As brick-and-mortar stores steadily become unwitting showrooms for e-retailers, the typical office may soon become simply a place for face time due to cloud computing. Google Docs has cleared shelf space once reserved for plastic cases housing productivity software, while Sage CRM and Salesforce.com have relegated Rolodexes to bottom desk drawers.
Thanks to the growing bevy of cloud-based design programs, architects may soon be reinventing their own workplaces as well. This time, instead of turning model rooms into server closets with the onset of CAD, studios will be clearing out machinery. “Within five to 10 years, depending on where you are in U.S., people will no longer have computers in office,” says Will Burks, an intern architect who also serves as the IT director of Marlon Blackwell Architects in Fayetteville, Ark. Instead, Burks says, companies will rent temporary computers for their staff members to access complete hardware and software packages provided online. “Firms will be able to decentralize their offices.”
Burks says the lack of a robust, nationwide fiber-optic network is one factor currently limiting the complete turnover to the cloud. However, his prediction may be spot on given the potential that cloud computing—which taps into the cumulative computing power and capabilities offered by virtual servers and processers through the Internet—already offers architects. The following programs are just some of the cloud-based programs that are making the virtual architectural studio a reality.
To start off a project, designers can field survey existing buildings and project sites through Pictometry Connect, which hosts a virtual library of 145 million, high-resolution, aerial and oblique images that can also be imported directly for use in several Autodesk programs.

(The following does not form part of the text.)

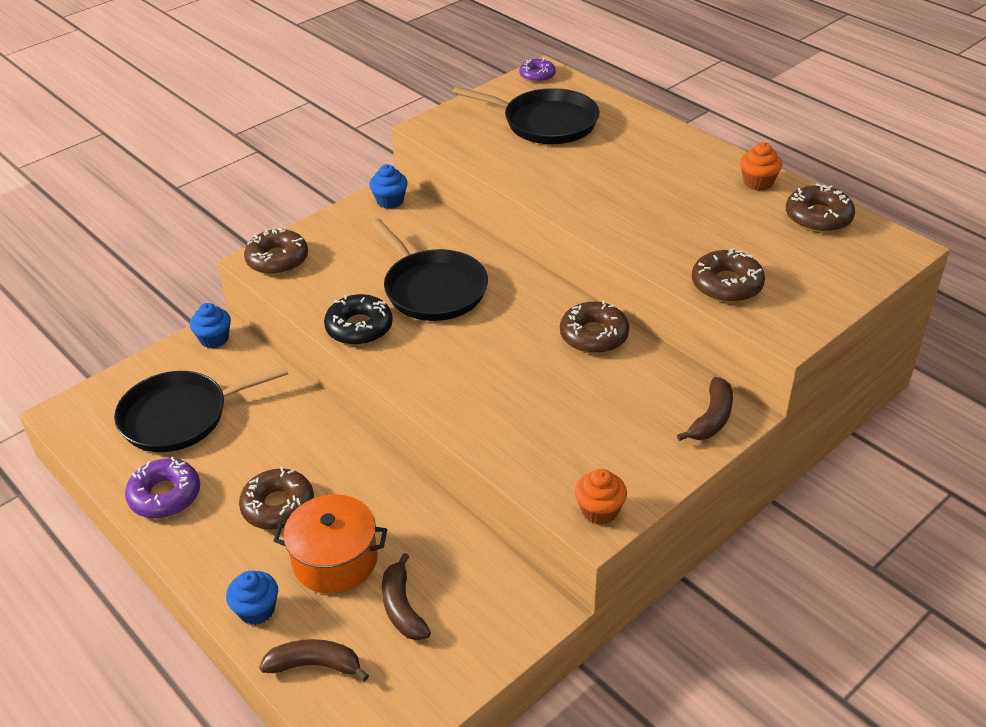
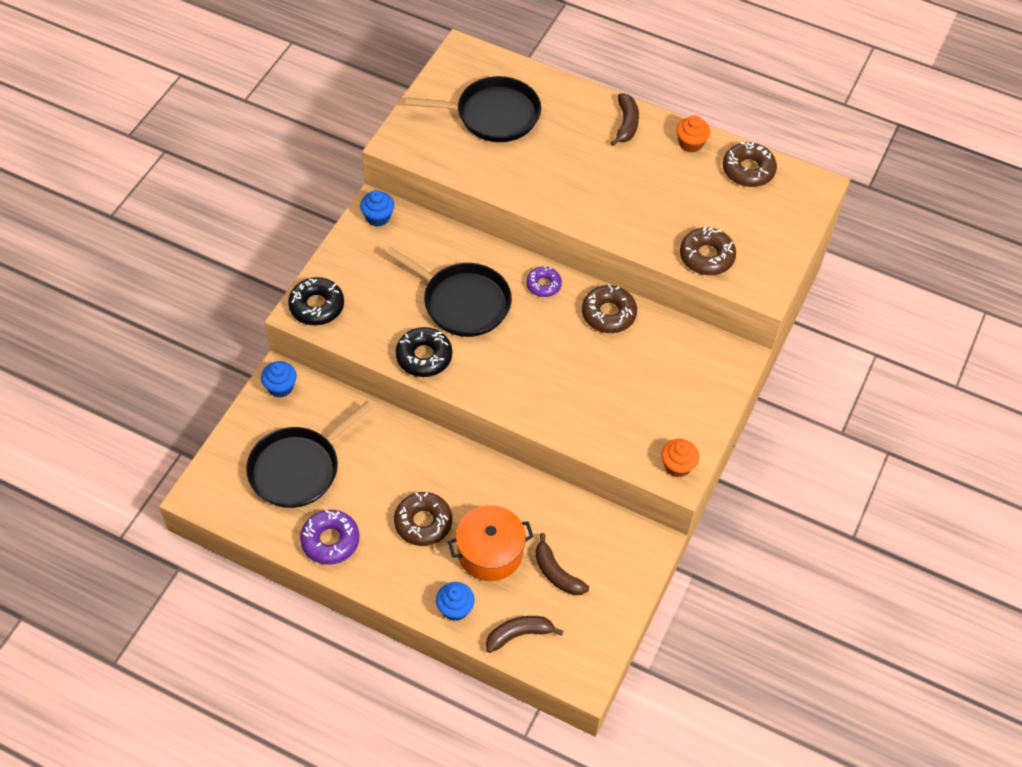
camera: 25 degrees left, 15 degrees up
(277, 259) = (316, 306): brown donut -> black donut
(537, 75) = (458, 57): purple donut -> purple donut (543, 285)
(711, 418) = (722, 366): brown banana -> brown banana (626, 124)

Autodesk’s AutoCAD WS has made cloud-based editing of DWG files possible, but several other programs have made BIM data remotely accessible to designers and their consultants and clients. The Autodesk 360 platform provides cloud-computing power for its Autodesk BIM 360 services, which include BIM 360 Glue, a clash-detection, coordination, and collaboration service. Graphisoft’s ArchiCAD 16 offers a database of cloud-based BIM components. Post-occupancy evaluations and building lifecycle management can be managed and monitored online through services such as FM:Systems’s FM:BIM, which syncs with Autodesk Revit.
Gehry Technologies’s collaborative platform GTeam allows project teams and clients to interact with 3D models and access BIM information without the native software through just a web browser. Sunglass provides an online model space for users to collaborate and edit 3D models created from CAD and 3D tools such as SketchUp and Rhino through the web in real time.
Instead of waiting overnight for models to render, designers can expedite the resource-draining process by capitalizing on the cloud’s computing power through Autodesk 360 Rendering, Shaderlight Cloud Rendering, or Felix, which are compatible with several 3D modeling programs.
Photos and renderings may be enhanced with several cloud-based, image-editing programs such as subscription-based Adobe Creative Cloud or free tools Picasa, Pixlr, and GIMP. Morpholio allows design critiques and pin-ups to occur virtually and in real time with reviewers located anywhere in the world.
Instead of calling a colleague to print drawing sets, off-site designers can remotely send files to their office’s web-connected, large format printers through services such as HP ePrint & Share and Océ Mobile WebTools. Drawings must still be picked up from the rack in person. However, Sculpteo and 3D Model-to-Print offer cloud-based 3D printing services that deliver the tangible outputs straight to a studio’s front door.
Finally, instead of fumbling with dongles and USB memory sticks, designers can present their work and credentials to clients through online presentation programs such as Prezi, Slideshare, and SlideRocket.
Relying on the cloud, of course, means that user access to any of the shared files and programs hinges on a strong and reliable Internet connection. Though Marlon Blackwell Architects office has taken the initiative to custom build an in-house server to act as a local cloud for its BIM projects, founder and principal Marlon Blackwell, FAIA, isn’t turning his studio into a virtual entity anytime soon. “I don’t want my designers to rely on the computer to articulate ideas,” he says. “But I do want them to develop a healthy confidence to move back and forth. That’s a goal for everyone.”